For men whose PSA [level] was < 4 ng/mL, density was not a very effective way of improving detection of the disease. However, for men with higher PSA values, they did find a better area under the curve (AUC) when density was compared with the standard PSA method. The problem was, it did not make much of an improvement. For example, when using PSA density of 0.05 ng/mL/cc, they found that 4% of significant cancers and 8% of the total number of cancers could be missed, while sparing about 15% of men from undergoing a prostate biopsy. The standard PSA density of 0.15 ng/mL/cc missed far too many cancers to be considered worthwhile.

They did find slightly better results if men had had a previously negative biopsy. There, the difference in the AUC between PSA alone and PSA density was the greatest. Whether it is good enough remains to be seen.

Ultimately, what we have here is a tradeoff. Is it worth doing the PSA density to decide whether a biopsy is needed to spare just 15% from having a biopsy while missing some 4%-8% of the cancers? That will be an ongoing discussion between the patient and the doctor.

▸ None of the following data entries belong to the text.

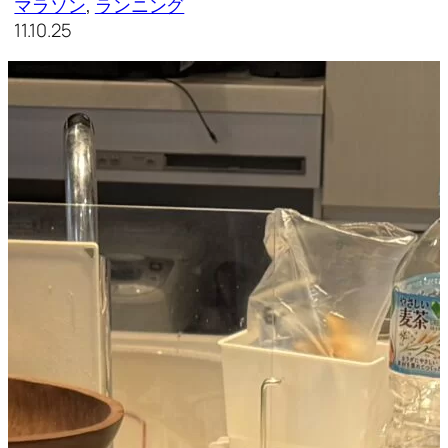
マラソン
, 
ランニング
11.10.25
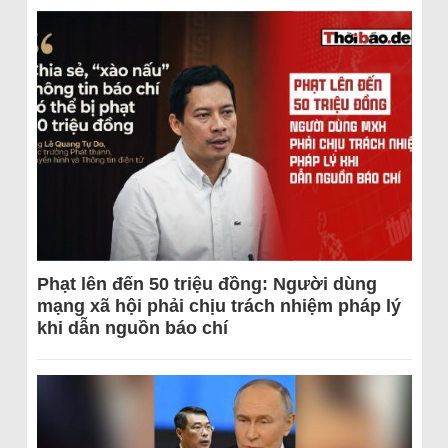
Phạt lên đến 50 triệu đồng: Người dùng
mạng xã hội phải chịu trách nhiệm pháp lý
khi dẫn nguồn báo chí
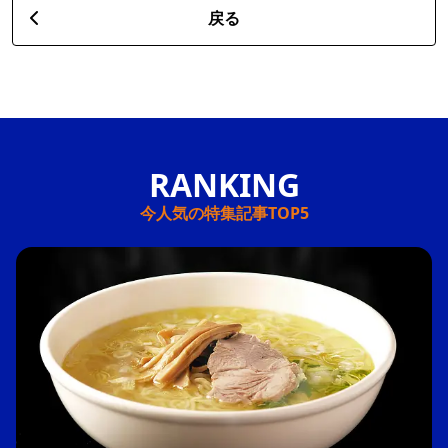
戻る
今人気の特集記事TOP5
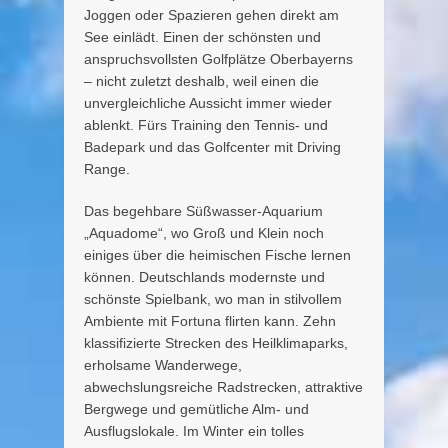
Joggen oder Spazieren gehen direkt am
See einlädt. Einen der schönsten und
anspruchsvollsten Golfplätze Oberbayerns
– nicht zuletzt deshalb, weil einen die
unvergleichliche Aussicht immer wieder
ablenkt. Fürs Training den Tennis- und
Badepark und das Golfcenter mit Driving
Range.
Das begehbare Süßwasser-Aquarium
„Aquadome“, wo Groß und Klein noch
einiges über die heimischen Fische lernen
können. Deutschlands modernste und
schönste Spielbank, wo man in stilvollem
Ambiente mit Fortuna flirten kann. Zehn
klassifizierte Strecken des Heilklimaparks,
erholsame Wanderwege,
abwechslungsreiche Radstrecken, attraktive
Bergwege und gemütliche Alm- und
Ausflugslokale. Im Winter ein tolles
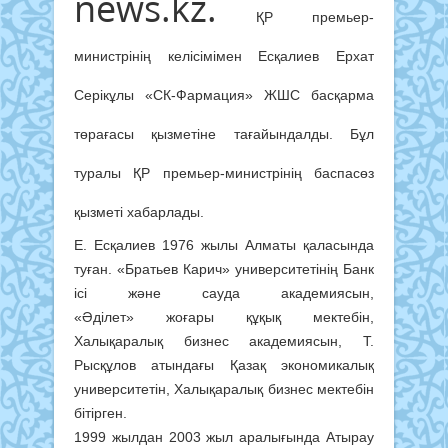
news.kz.
ҚР премьер-
министрінің келісімімен Есқалиев Ерхат
Серікұлы «СК-Фармация» ЖШС басқарма
төрағасы қызметіне тағайындалды. Бұл
туралы ҚР премьер-министрінің баспасөз
қызметі хабарлады.
Е. Есқалиев 1976 жылы Алматы қаласында
туған. «Братьев Карич» университетінің Банк
ісі және сауда академиясын,
«Әділет» жоғары құқық мектебін,
Халықаралық бизнес академиясын, Т.
Рысқұлов атындағы Қазақ экономикалық
университетін, Халықаралық бизнес мектебін
бітірген.
1999 жылдан 2003 жыл аралығында Атырау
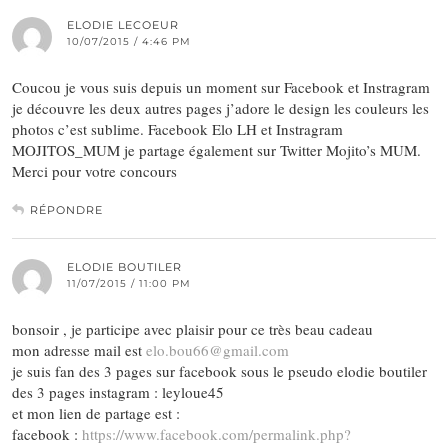
ELODIE LECOEUR
10/07/2015 / 4:46 PM
Coucou je vous suis depuis un moment sur Facebook et Instragram
je découvre les deux autres pages j’adore le design les couleurs les
photos c’est sublime. Facebook Elo LH et Instragram
MOJITOS_MUM je partage également sur Twitter Mojito’s MUM.
Merci pour votre concours
RÉPONDRE
ELODIE BOUTILER
11/07/2015 / 11:00 PM
bonsoir , je participe avec plaisir pour ce très beau cadeau
mon adresse mail est
elo.bou66@gmail.com
je suis fan des 3 pages sur facebook sous le pseudo elodie boutiler
des 3 pages instagram : leyloue45
et mon lien de partage est :
facebook :
https://www.facebook.com/permalink.php?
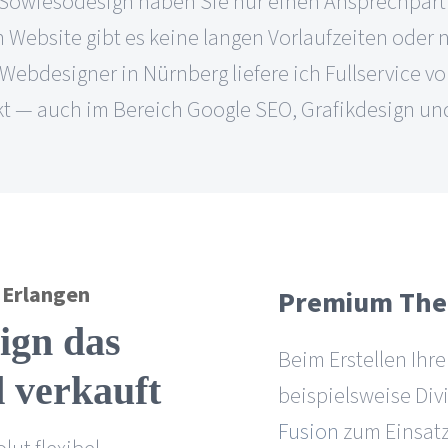
Bei Sowiesodesign haben Sie nur einen Ansprechp
ebsite gibt es keine langen Vorlaufzeiten oder ne
er Webdesigner in Nürnberg liefere ich Fullservice 
t — auch im Bereich Google SEO, Grafikdesign un
– Erlangen
Premium The
ign das
Beim Erstellen I
 verkauft
beispielsweise Div
Fusion
zum Einsatz,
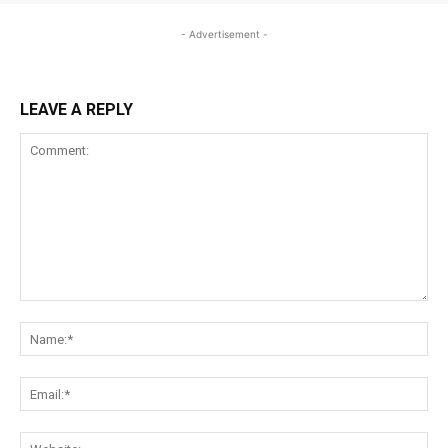
- Advertisement -
LEAVE A REPLY
Comment:
Na
Ema
Web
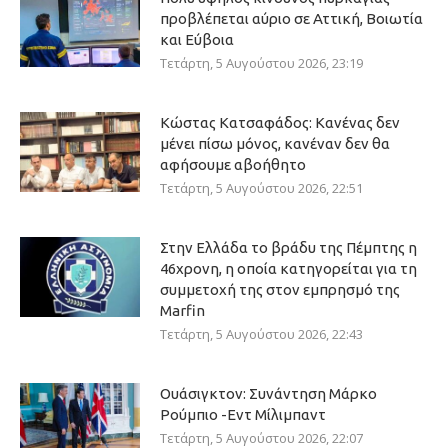
προβλέπεται αύριο σε Αττική, Βοιωτία
και Εύβοια
Τετάρτη, 5 Αυγούστου 2026, 23:19
Κώστας Κατσαφάδος: Κανένας δεν
μένει πίσω μόνος, κανέναν δεν θα
αφήσουμε αβοήθητο
Τετάρτη, 5 Αυγούστου 2026, 22:51
Στην Ελλάδα το βράδυ της Πέμπτης η
46χρονη, η οποία κατηγορείται για τη
συμμετοχή της στον εμπρησμό της
Marfin
Τετάρτη, 5 Αυγούστου 2026, 22:43
Ουάσιγκτον: Συνάντηση Μάρκο
Ρούμπιο -Εντ Μίλιμπαντ
Τετάρτη, 5 Αυγούστου 2026, 22:07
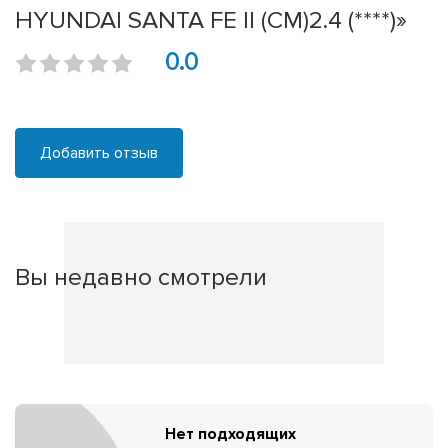
HYUNDAI SANTA FE II (CM)2.4 (****)»
0.0
Добавить отзыв
Вы недавно смотрели
Нет подходящих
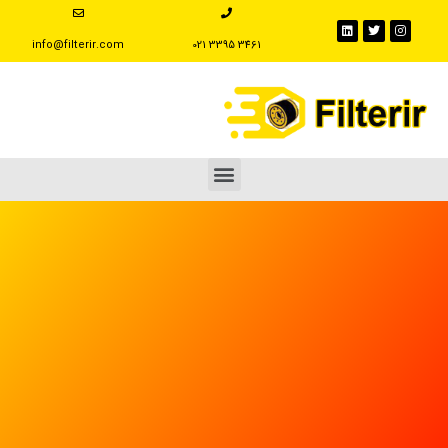
info@filterir.com
‪021 3395 3461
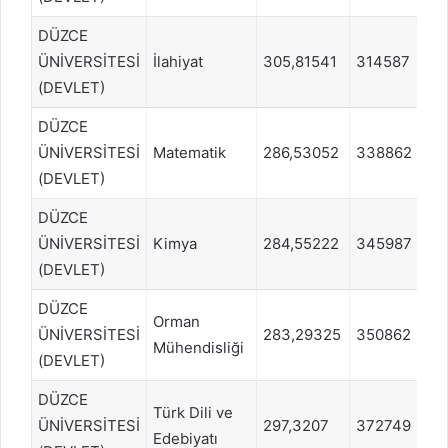
DÜZCE
ÜNİVERSİTESİ
İlahiyat
305,81541
314587
S
(DEVLET)
DÜZCE
ÜNİVERSİTESİ
Matematik
286,53052
338862
S
(DEVLET)
DÜZCE
ÜNİVERSİTESİ
Kimya
284,55222
345987
S
(DEVLET)
DÜZCE
Orman
ÜNİVERSİTESİ
283,29325
350862
S
Mühendisliği
(DEVLET)
DÜZCE
Türk Dili ve
ÜNİVERSİTESİ
297,3207
372749
S
Edebiyatı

For now, the bottom line is that in some cases, PSA density might be more useful than PSA alone. I do not think that the tradeoff of improvement in number of men saved from having a biopsy justifies missing 4%-8% of the cancers.

Time will tell. We will have to wait for other studies to further evaluate this. In the past, PSA density was not found to be very useful.[2] Here, the authors are saying [that] if you use a lower density value of 0.05 ng/mL/cc, you can get better results. The question is, are they good enough?

I look forward to your comments. Thank you.